**Extrait du document**
+ + +

« Le matin à votre réveil, votre première pensée sera d’élever votre cœur à Dieu, et de lui offrir tout ce que vous ferez et souffrirez durant le jour, vous le prierez de vous aider de sa grâce. Faites ensuite les autres actes que tout chrétien doit faire le matin, actes de remerciement et d’amour, de demande, de bon propos, et résolution de passer cette journée comme si c’était la dernière de votre vie. Suivant le conseil du père Saint- Jure, vous pourrez, chaque matin, faire avec Dieu cette convention, qu’à toute répétition d’un certain signe, comme serait de porter la main au cœur, de lever les yeux au Ciel, de regarder le crucifix, vous aurez l’intention de lui exprimer votre amour, votre désir de le voir aimé de tous les hommes, l’offrande de vous-même, et autres semblables. Après les actes susdits, vous étant placée dans le sacré côté de Jésus et sous le manteau de Marie, ayant prié le Père éternel de vous garder pendant ce jour pour l’amour de Jésus et de Marie, tâchez au plus tôt, et avant toute autre action, de faire oraison ou méditation au moins durant une demi-heure. Aimez surtout à méditer sur les douleurs et les mépris que Jésus-Christ souffrit dans sa passion ; c’est le sujet le plus cher aux âmes ferventes, et qui mieux qu’aucun autre les enflamme de l’amour divin. Trois dévotions doivent entre toutes vous être à cœur, si vous voulez avancer dans la vie spirituelle : la dévotion à la passion de Jésus-Christ, la dévotion au très saint Sacrement, la dévotion à la très sainte Vierge Marie. Dans l’oraison, répétez souvent les actes de contrition, d’amour de Dieu, et d’offrande de vous-même. Le vénérable père Charles Caraffa, fondateur des Pieux Ouvriers, disait qu’un acte fervent d’amour de Dieu, fait le matin dans l’oraison, suffit pour tenir l’âme dans la ferveur toute la journée.

+ + +

**Enregistrements affichés**

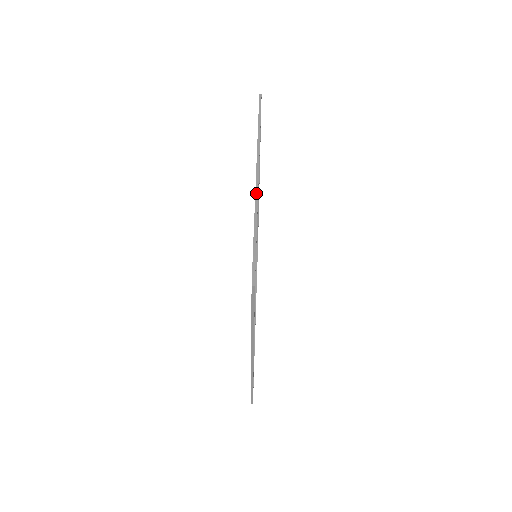
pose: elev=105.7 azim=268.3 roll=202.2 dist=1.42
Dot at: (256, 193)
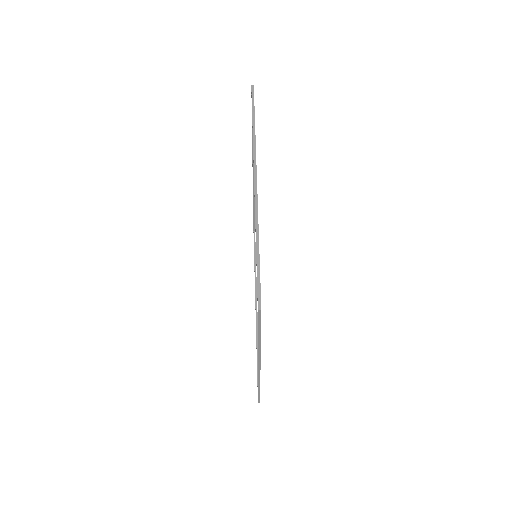
Dot at: (255, 203)
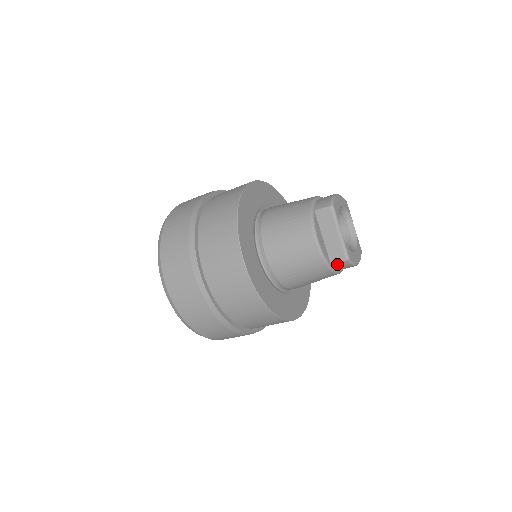
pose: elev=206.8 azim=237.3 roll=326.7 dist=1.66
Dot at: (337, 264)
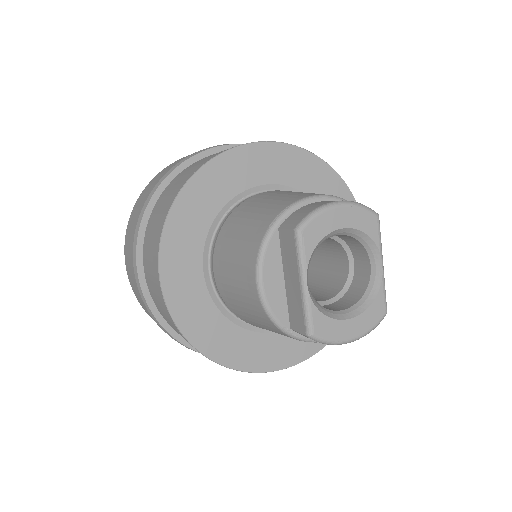
Dot at: (299, 333)
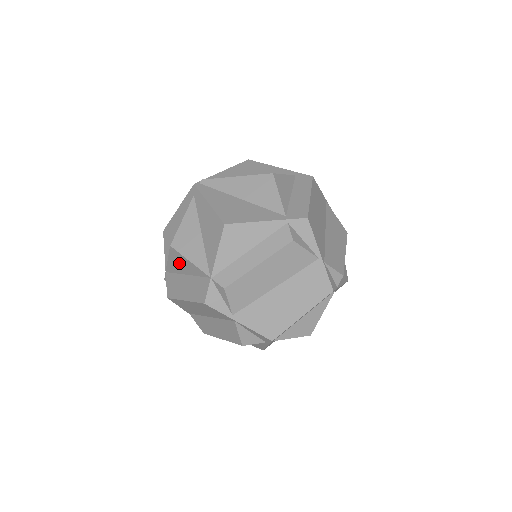
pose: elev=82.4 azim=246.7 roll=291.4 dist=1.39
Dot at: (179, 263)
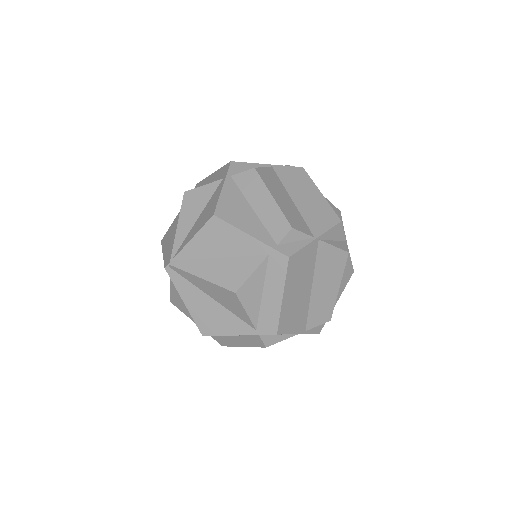
Dot at: occluded
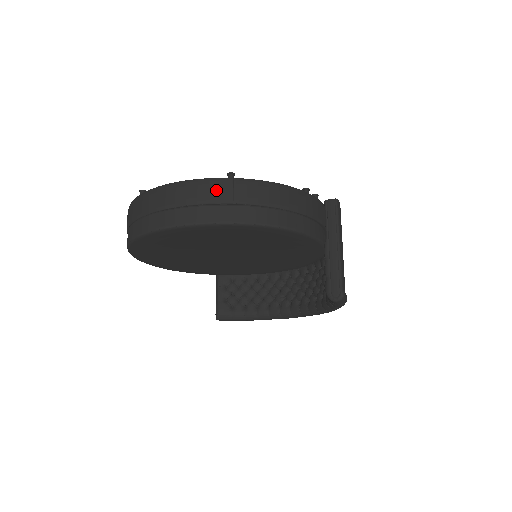
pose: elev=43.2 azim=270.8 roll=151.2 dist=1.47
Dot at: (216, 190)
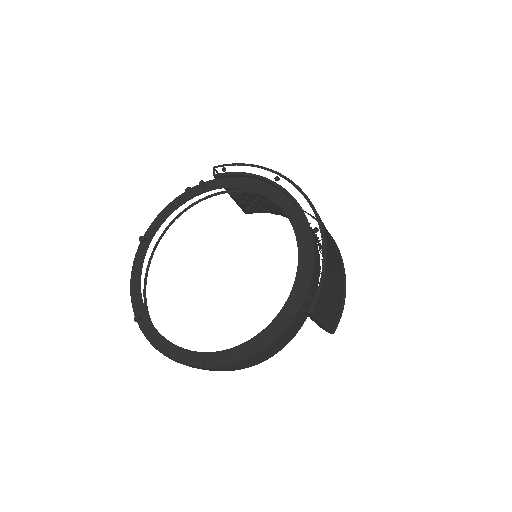
Dot at: occluded
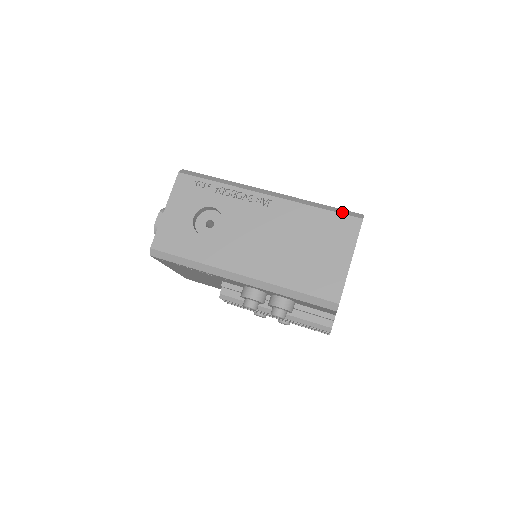
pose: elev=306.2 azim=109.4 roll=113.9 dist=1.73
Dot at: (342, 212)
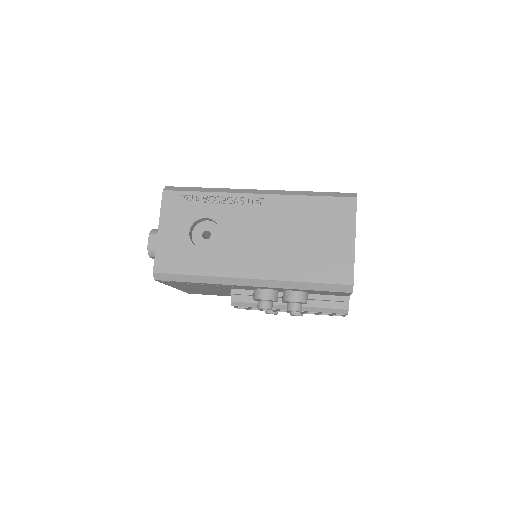
Dot at: (335, 195)
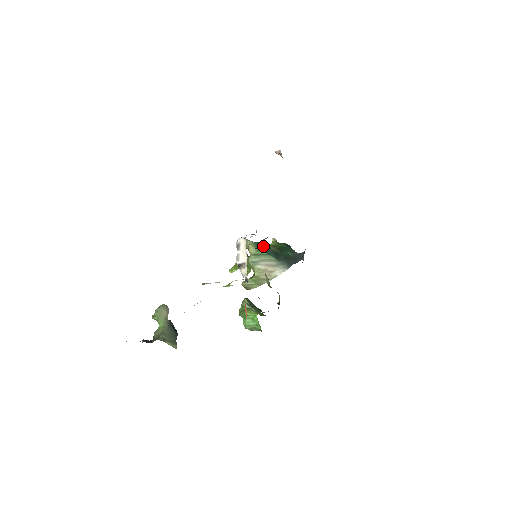
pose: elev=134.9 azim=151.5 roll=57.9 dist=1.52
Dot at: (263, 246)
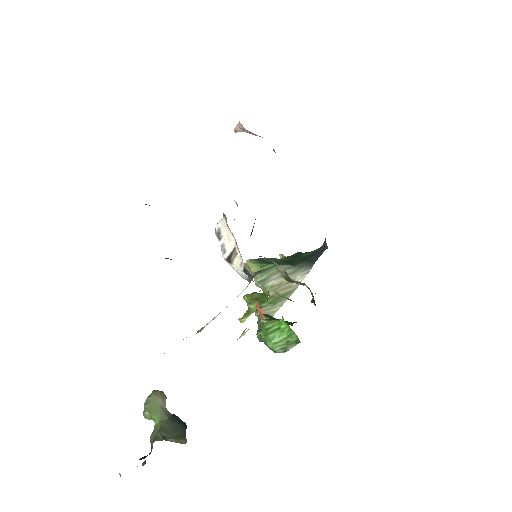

+ + +

**À compléter**
A - Résumez en deux phrases l'extrait sur la prière du matin.
B - Recopiez, s'il vous plaît, les lignes des enregistrements depuis celle qui contient « pose: elev=82.4 azim=246.7 » jusqu'à la fin des enregistrements, ces deux bornes incluses. Laissez les images de côté dans votre réponse.

**Résultats obtenus**
A - Dès le réveil, il faut élever son cœur à Dieu, lui offrir tout ce que l'on fera et souffrira dans la journée et faire les actes du chrétien, puis consacrer au moins une demi-heure à l'oraison, en méditant surtout sur la passion de Jésus-Christ. Trois dévotions sont à privilégier, à la passion, au très saint Sacrement et à la Vierge Marie, et selon le père Charles Caraffa, un acte fervent d'amour de Dieu fait le matin dans l'oraison suffit à garder l'âme dans la ferveur toute la journée.

B -
pose: elev=82.4 azim=246.7 roll=291.4 dist=1.39
Dot at: (179, 263)
Dot at: occluded
pose: elev=43.2 azim=270.8 roll=151.2 dist=1.47
Dot at: (216, 190)
Dot at: occluded
pose: elev=306.2 azim=109.4 roll=113.9 dist=1.73
Dot at: (342, 212)
Dot at: (335, 195)
pose: elev=134.9 azim=151.5 roll=57.9 dist=1.52
Dot at: (263, 246)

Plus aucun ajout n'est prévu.